YOUR TASK:
Echo back every line of text in the listing below, word for word, and leave out the pictures.

AVAILABLE DATA:
****

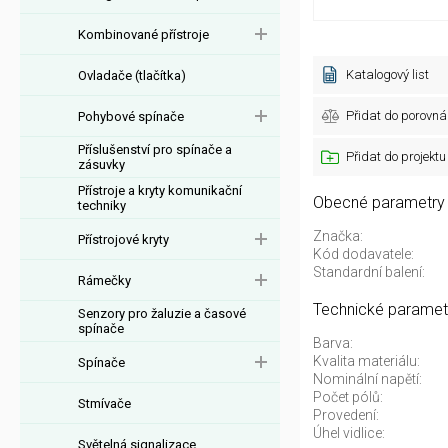
Kombinované přístroje
Katalogový list
Ovladače (tlačítka)
Přidat do porovná
Pohybové spínače
Příslušenství pro spínače a
Přidat do projektu
zásuvky
Přístroje a kryty komunikační
Obecné parametry
techniky
Značka:
Přístrojové kryty
Kód dodavatele:
Standardní balení:
Rámečky
Technické paramet
Senzory pro žaluzie a časové
spínače
Barva:
Kvalita materiálu:
Spínače
Nominální napětí:
Počet pólů:
Stmívače
Provedení:
Úhel vidlice:
Světelná signalizace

****

ANSWER TO THIS EXERCISE:
Kombinované přístroje
Katalogový list
Ovladače (tlačítka)
Přidat do porovná
Pohybové spínače
Příslušenství pro spínače a
Přidat do projektu
zásuvky
Přístroje a kryty komunikační
Obecné parametry
techniky
Značka:
Přístrojové kryty
Kód dodavatele:
Standardní balení:
Rámečky
Technické paramet
Senzory pro žaluzie a časové
spínače
Barva:
Kvalita materiálu:
Spínače
Nominální napětí:
Počet pólů:
Stmívače
Provedení:
Úhel vidlice:
Světelná signalizace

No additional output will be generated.